-------- Documento fuente --------
Aunque aún es temprano, ya han comenzado a apiñarse en la barra varios clientes asiduos. Por su cercanía con los edificios del Tribunal Superior de Justicia de la Ciudad de México y de la Secretaría de Relaciones Exteriores, El Tío Pepe es frecuentado por abogados, jueces y funcionarios, pero también por técnicos que reparan electrodomésticos o pequeños empresarios que tiene sus negocios en las inmediaciones del Barrio de San Juan. Hace algunos ayeres, a mediados del siglo XX, por esta cantina pasó buena parte de la historia artística de la radio, pues a unas cuadras de aquí se encuentra, desde 1934, el edificio de la XEW –en el número 52 de la calle Ayuntamiento–, la radiodifusora más antigua de México (que por cierto debe en parte su existencia al patrocinio de la cerveza Carta Blanca). Así que por las mesas y la barra de El Tío Pepe pasaron cualquier cantidad de compositores, cantantes y músicos de la época. A mí me consta que el gran Mario Ruiz Armengol pasó por aquí, lo mismo que Juan García Esquivel, el hombre que vino de Marte e inventó la música lounge.
-------- Entradas proporcionadas --------
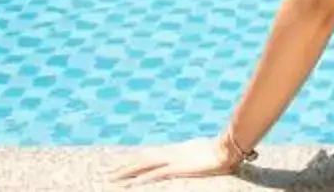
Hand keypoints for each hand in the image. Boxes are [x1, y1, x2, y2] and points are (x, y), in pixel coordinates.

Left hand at [113, 136, 248, 182]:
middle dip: (124, 167)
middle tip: (106, 172)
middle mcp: (170, 153)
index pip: (149, 155)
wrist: (227, 148)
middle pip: (141, 160)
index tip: (121, 163)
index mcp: (175, 150)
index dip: (134, 159)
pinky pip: (155, 175)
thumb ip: (196, 154)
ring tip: (111, 179)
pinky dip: (142, 180)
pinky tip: (131, 185)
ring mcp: (172, 160)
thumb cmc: (220, 151)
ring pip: (143, 166)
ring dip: (127, 173)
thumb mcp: (204, 152)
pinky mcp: (177, 169)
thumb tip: (197, 154)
--------
*Tarea asignada A*: Indica si cada afirmación coincide con el texto sobre la cantina El Tío Pepe: (i) el edificio de la XEW está en el número 52 de la calle Ayuntamiento; (ii) la XEW ocupa ese edificio desde 1945; (iii) a El Tío Pepe solo acuden abogados y jueces. Responde sí o no a cada una y cita literalmente las palabras del texto que lo deciden.
*Tarea asignada B*: Según el texto sobre la cantina El Tío Pepe, ¿qué cerveza patrocinó en parte la existencia de la XEW?

*Resultado de la tarea A*:
(i) Sí: "en el número 52 de la calle Ayuntamiento".
(ii) No: "desde 1934".
(iii) No: "pero también por técnicos que reparan electrodomésticos o pequeños empresarios".

*Resultado de la tarea B*: La cerveza Carta Blanca.